Caesars Entertainment Corp., through its voluntary Chapter 11 bankruptcy plan, is asking the court to approve converting its largest operating division into a publicly traded REIT.

Deutsche Bank gaming analyst Andrew Zarnett called REITs the industry’s “latest and greatest” idea.

But, he didn’t think it made sense for MGM Resorts.

“Given the tax basis, something management acknowledged, as well as the financial leverage on the domestic balance sheet, we see the likelihood of this as rather low,” Zarnett said.

Union Gaming Group analyst Chris Jones told investors he struggles “with the functional application of a REIT structure in Las Vegas” but he did see the opportunity if MGM decided to convert its regional properties into a REIT.

Murren, on the conference call, said there was merit to a REIT because he believes some of the company’s properties are undervalued. Because MGM Resorts is a public company, the executive team must explore all opportunities.

“The amount of business we get between our regional properties and our core properties here in Las Vegas is growing rapidly,” Murren said. “We do know that there’s value in a portfolio of properties. Whether we have to own them all is the question that you’re asking. We don’t have the answers to that at this point in time.”

MGM Resorts is on an upswing. Cash flow from its U.S. properties in 2014 was the company’s best in six years.

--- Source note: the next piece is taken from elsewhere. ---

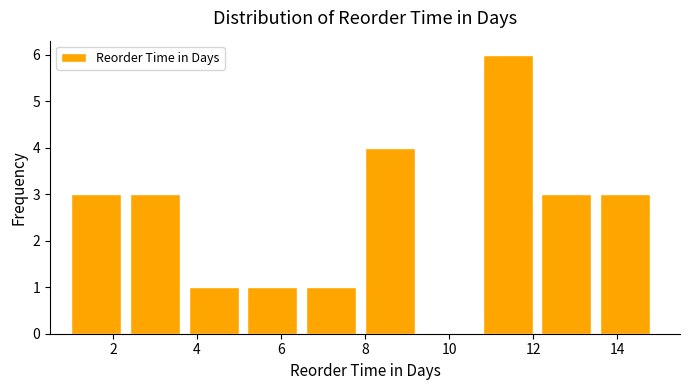

What is the height of the bar covering 3.8 to 5.2 on the x-axis? The values are not printed on the chart, so give them approximately, as read against the axis.

1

Revenue per available room at its Strip resorts, including Bellagio, MGM Grand, Mandalay Bay and The Mirage, increased 7 percent in the fourth quarter.

Nothing has changed in the first two months of 2015. Hotel bookings and convention bookings are up and Murren gleefully predicted revenue at the MGM Grand during the May 2 championship fight between Manny Pacquiao and Floyd Mayweather Jr. at the hotel’s Grand Garden Arena “will break every record.”

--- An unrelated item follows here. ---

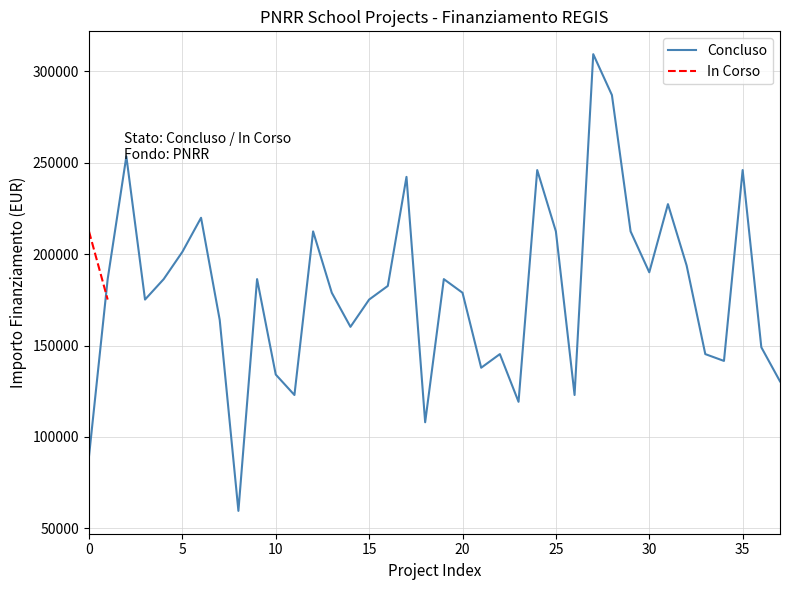

The chart shows a value of 188643.3 at D44D23000580006. True or false?

False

MGM Resorts has long-term debt of $12.9 billion that analysts classify as manageable. The company is building new resorts in Springfield, Mass., National Harbor, Md., and Macau, along with a $350 million, 20,000-seat sports arena on the Strip.

And, despite Macau’s recent troubles, MGM Resorts still receives healthy dividends through its 51 percent ownership of Hong Kong Stock Exchange-traded MGM China that the company uses to fund U.S. expansion. A special dividend of $204 million is expected to arrive this month.

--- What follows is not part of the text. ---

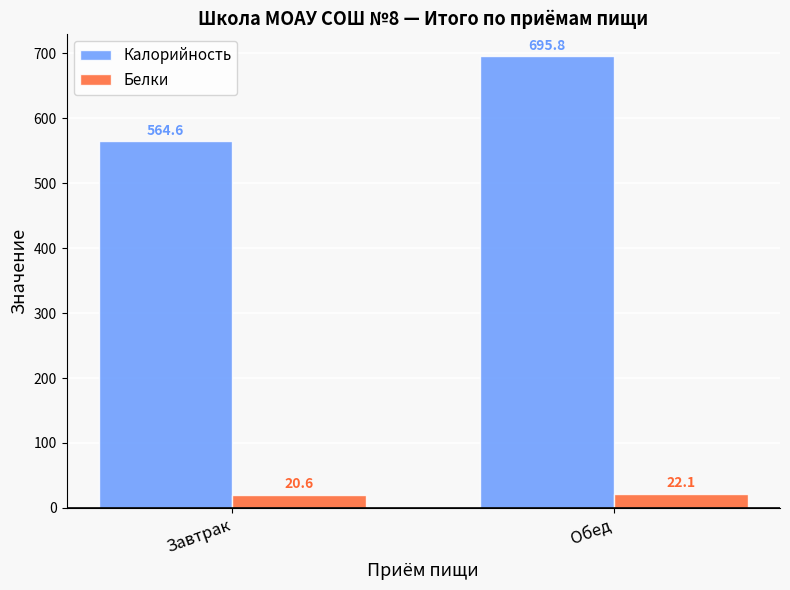

Between Завтрак and Обед, which series saw the biggest shift?

Калорийность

The company has come a long way from a near-death experience in 2009, brought on by recession-related cost overruns from the massive CityCenter.

“MGM’s balance sheet is in far better shape today, and we remain constructive on its pipeline,” Credit-Suisse gaming analyst Joel Simkins said.

Macquarie Securities gaming analyst Chad Beynon said MGM is on track “to generate industry-leading (cash flow) growth on the back of healthy Las Vegas fundamentals.”

So why would the company consider a REIT transaction?

Caesars said placing its Caesars Entertainment Operating Co. into a REIT is key to the restructuring, which will reduce the operating division’s debt from $18.4 billion to $8.6 billion.

The unit would become two companies — one owning the real estate and one managing the properties. The division controls Caesars Palace, Caesars Atlantic City, Harrah’s Reno and more than a dozen regional properties. It’s unclear which resorts would be placed in the REIT.

Murren acknowledged MGM Resorts would have some “challenges … from a tax perspective” if the company went the REIT route. For now, it’s just another idea among the many MGM routinely considers that might create additional stockholder value.

“Those who have followed us a lot know that we’re an active corporate finance organization,” Murren said. “We’ve bought properties (and) we’ve sold properties. We’ve done just about everything that’s been done out there.”